BKZ in Practice: fpylll

For production lattice reduction, use the fpylll Python wrapper around FPLLL. It implements BKZ 2.0 with all modern optimizations:

from fpylll import IntegerMatrix, BKZ, LLL
from fpylll.algorithms.bkz2 import BKZReduction

# Create a random 50-dimensional lattice
A = IntegerMatrix.random(50, "qary", k=25, bits=30)

# First run LLL as a warm-up
LLL.reduction(A, delta=0.99)
print("After LLL, first vector norm:", A[0].norm())

# Configure BKZ 2.0 parameters
flags = BKZ.AUTO_ABORT | BKZ.MAX_LOOPS  # auto-terminate + limit tours
params = BKZ.Param(
    block_size=20,          # beta: tradeoff quality vs. time
    max_loops=8,            # maximum number of BKZ tours
    strategies=BKZ.DEFAULT_STRATEGY,  # pruning strategies
    flags=flags,
)

# Run BKZ 2.0 reduction
bkz = BKZReduction(A)
bkz(params)

print("After BKZ-20, first vector norm:", A[0].norm())

# Progressive reduction: increase block size for better output
for beta in [25, 30, 35, 40]:
    params = BKZ.Param(block_size=beta, max_loops=4, flags=flags)
    bkz(params)
    print(f"After BKZ-{beta}, first vector norm: {A[0].norm():.2f}")

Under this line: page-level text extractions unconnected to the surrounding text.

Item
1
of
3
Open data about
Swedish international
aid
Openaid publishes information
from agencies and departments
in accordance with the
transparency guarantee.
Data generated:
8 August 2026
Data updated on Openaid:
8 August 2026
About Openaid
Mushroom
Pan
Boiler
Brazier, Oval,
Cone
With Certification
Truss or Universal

Progressive reduction is a common technique: run BKZ with increasing block sizes $β = 20, 25, 30, \dots$ . Each stage preprocesses the basis for the next, making larger block sizes converge much faster than starting cold. This mirrors how BKZ 2.0's internal preprocessing works — using smaller BKZ to warm up SVP calls at larger block sizes.

Extreme Pruning

Pruned enumeration (Schnorr–Gama–Nguyen, 2010; Aono–Wang–Hayashi–Takagi, 2016) replaces the exact SVP oracle with a randomized search that succeeds with probability $p < 1$ per call, but runs in time proportional to $T_{e x t S V P} / p$ — which can be much smaller than the exact enumeration cost when $p$ is chosen optimally.

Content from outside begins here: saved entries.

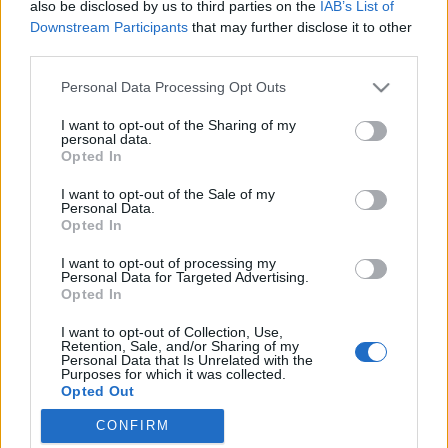
also be disclosed by us to third parties on the
IAB’s List of
Downstream Participants
that may further disclose it to other
third parties.
Please note that this website/app uses one or more Google
Personal Data Processing Opt Outs
A magyar szótárkiadás helyzete a
services and may gather and store information including but
not limited to your visit or usage behaviour. You may click to
I want to opt-out of the Sharing of my
rendszerváltás előtt és után
personal data.
grant or deny consent to Google and its third-party tags to
Opted In
Interjú Kiss Gáborral, a TINTA Könyvkiadó
use your data for below specified purposes in below Google
consent section.
igazgató-főszerkesztőjével
I want to opt-out of the Sale of my
Personal Data.
TINTA Könyvkiadó
•
2018. január 19.
0
Opted In
I want to opt-out of processing my
Az alábbi interjút Dömök Viktória készítette 2009-
Personal Data for Targeted Advertising.
ben a diplomamunkája részeként. Néhány, azóta
Opted In
megváltozott adatot aktualizáltunk. Dömök Viktória:
I want to opt-out of Collection, Use,
Milyen volt a magyar kulturális élet a második
Retention, Sale, and/or Sharing of my
világháború után? Kiss Gábor: Azt a társadalmat
Personal Data that Is Unrelated with the
Purposes for which it was collected.
központosított hatalom irányította. A gazdáságra
Opted Out
a…
CONFIRM
Google consents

Extreme pruning pushes $p$ very small (e.g., $p \approx 2^{- 40}$ ) and runs many independent repetitions. The total cost is:

T_{total} = \frac{1}{p} \cdot T_{pruned}

The pruning function $R_{1} \geq R_{2} \geq \dots \geq R_{β}$ defines a bounding hyperellipsoid at each level of the enumeration tree. At level $k$ , the partial norm must satisfy $\sum_{i = k}^{β} x_{i}^{2} ∥ b_{i}^{*} ∥^{2} \leq R_{k}^{2}$ . The optimal pruning polynomial is found numerically by minimizing total cost subject to a target success probability.

With extreme pruning, BKZ becomes practical at block sizes up to $β \approx 60$ – $80$ on a standard laptop, and up to $β \approx 180$ on a large compute cluster — which is why it is the inner loop of g6k and why NIST security levels are set as high as they are.